World Biodiversity Database

In Englisch, für Windows und Apple Macintosh; Springer Verlag, Heidelberg; zwischen 49,- und 298,- Mark

Seltene Tiere und Pflanzen finden ein neues Zuhause - die elektronischen Weiten. Selbst die dichtesten Netze sind dort für Fische und Seegurken keine Gefahr, und die Infobahn führt nicht quer durchs Balzrevier der Kraniche. Willkommen im Datenraum, der letzten ökologischen Nische!

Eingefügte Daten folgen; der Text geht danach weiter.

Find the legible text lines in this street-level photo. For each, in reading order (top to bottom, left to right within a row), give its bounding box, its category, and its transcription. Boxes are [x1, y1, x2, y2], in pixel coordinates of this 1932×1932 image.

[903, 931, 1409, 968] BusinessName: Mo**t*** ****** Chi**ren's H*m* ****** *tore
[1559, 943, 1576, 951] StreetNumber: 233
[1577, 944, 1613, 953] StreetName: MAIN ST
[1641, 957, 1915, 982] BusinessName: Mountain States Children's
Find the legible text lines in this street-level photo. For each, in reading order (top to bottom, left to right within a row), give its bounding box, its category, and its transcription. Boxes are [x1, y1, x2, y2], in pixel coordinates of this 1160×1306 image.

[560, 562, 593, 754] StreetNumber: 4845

Dies ehrgeizige Projekt nennt sich "World Biodiversity Database". Es stellt sich einer doppelten Informationskrise entgegen - der raschen Auslöschung genetischer Information und dem Mangel an Wissen über die Träger dieser Information. Ein Biologenteam am Zentrum für taxonomische Identifikation der Universität Amsterdam will die Vielfalt des Lebens so anschaulich, komplett und kompakt wie nie zuvor darstellen, auf CD-ROM. Das Amsterdamer Zentrum gilt als führend in der Taxonomie, der Artenbestimmung, und fungiert als Herausgeber der Werke. Die Reihe soll Umweltforschern und Naturschützern zur Seite stehen, die sich bisher durch beängstigende Wälzer ackern mußten, um Insekten, Orchideen oder Pilze zu identifizieren.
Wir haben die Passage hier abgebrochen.